Francine Farias had just completed a census of her tumbledown favela on the outskirts of one of the world’s most violent cities when she heard a volley of gunfire and her count was rendered suddenly out of date. One unpaved street away, her nextdoor neighbour, 17-year-old Ruan Patrick Ramos Cruz, lay dead in the dirt after being repeatedly shot in the head and chest by unknown assassins. “First I heard four [shots], then two more,” recalled Farias, a community leader in Loteamento Alameda das Árvores, a rundown 288-home settlement on the southern fringes of Feira de Santana. “It’s devastating to see one more young person die because of crime – a young man with his whole future before him,” added Farias, 31, who said her neighbour had become mixed up in drugs. “He’s the third since I’ve lived here. All of them the same age.” Cruz was the 296th person to die in Feira de Santana this year and the latest victim of an escalating murder crisis that has arguably made public security the key issue as Brazil holds its most unpredictable presidential election in decades.

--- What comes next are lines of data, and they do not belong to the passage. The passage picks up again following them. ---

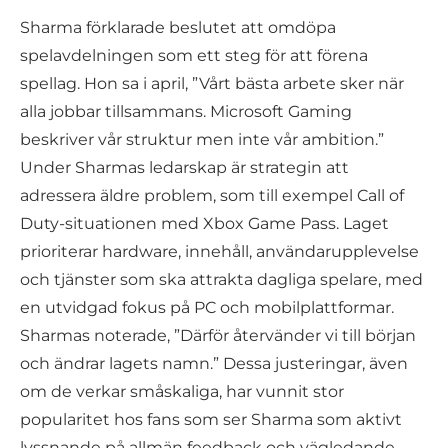
Sharma förklarade beslutet att omdöpa
spelavdelningen som ett steg för att förena
spellag. Hon sa i april, ”Vårt bästa arbete sker när
alla jobbar tillsammans. Microsoft Gaming
beskriver vår struktur men inte vår ambition.”
Under Sharmas ledarskap är strategin att
adressera äldre problem, som till exempel Call of
Duty-situationen med Xbox Game Pass. Laget
prioriterar hardware, innehåll, användarupplevelse
och tjänster som ska attrakta dagliga spelare, med
en utvidgad fokus på PC och mobilplattformar.
Sharmas noterade, ”Därför återvänder vi till början
och ändrar lagets namn.” Dessa justeringar, även
om de verkar småskaliga, har vunnit stor
popularitet hos fans som ser Sharma som aktivt
lyssnande på allmän feedback och vägledande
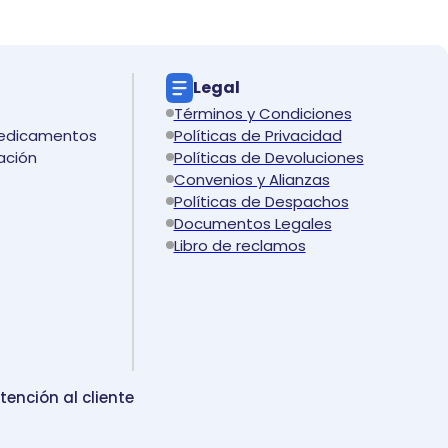
Legal
Términos y Condiciones
medicamentos
Políticas de Privacidad
ación
Políticas de Devoluciones
Convenios y Alianzas
Políticas de Despachos
Documentos Legales
Libro de reclamos
tención al cliente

Cameroon: Anglophone crisis looms over presidential election | Al Jazeera

On the morning of October 7, eight of Cameroon’s 10 regions will vote in a presidential election that could end the long-running leadership of Paul Biya, who has been in office since 1982 and was prime minister in the seven years before that.  Dissidents in the remaining two regions – the South West and North West – home to Cameroon’s English-speaking minority, have threatened a showdown. “There is localised violence in the Anglophone regions … more than 1,000 men have pledged to dislodge the elections in those regions by violence,” says Hans de Marie Heungoup, senior analyst for Central Africa at the International Crisis Group. Besides fighting by Boko Haram in the Far North and North regions and rebel incursions from the Central African Republic into the Eastern region, Cameroon is largely beset by the Anglophone crisis, a separatist uprising with roots in the pre-World War I era when it was a German colony.

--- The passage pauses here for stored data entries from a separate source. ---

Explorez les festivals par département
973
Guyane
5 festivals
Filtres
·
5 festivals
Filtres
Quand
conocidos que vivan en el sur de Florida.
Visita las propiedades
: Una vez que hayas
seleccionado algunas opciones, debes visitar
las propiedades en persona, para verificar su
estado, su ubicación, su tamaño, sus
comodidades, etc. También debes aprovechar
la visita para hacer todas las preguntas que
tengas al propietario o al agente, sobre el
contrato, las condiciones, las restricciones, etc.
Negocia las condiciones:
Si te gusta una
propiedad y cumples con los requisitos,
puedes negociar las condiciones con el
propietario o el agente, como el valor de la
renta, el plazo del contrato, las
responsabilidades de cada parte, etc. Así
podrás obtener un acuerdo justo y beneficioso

Canada: Trudeau government beefs up legislation to fight federal election interference | Associated Press

The Trudeau government is beefing up legislation aimed at making it easier for Canadians to vote and harder for foreign entities to interfere in federal elections. It has sponsored a number of amendments to Bill C-76, including one that would ban advocacy groups from ever using money from foreign entities to conduct partisan campaigns. When the bill was introduced last spring, the government proposed only to prohibit the use of foreign money by so-called third parties during the weeks immediately prior to an election being called and during the actual campaign, known as the pre-writ and writ periods.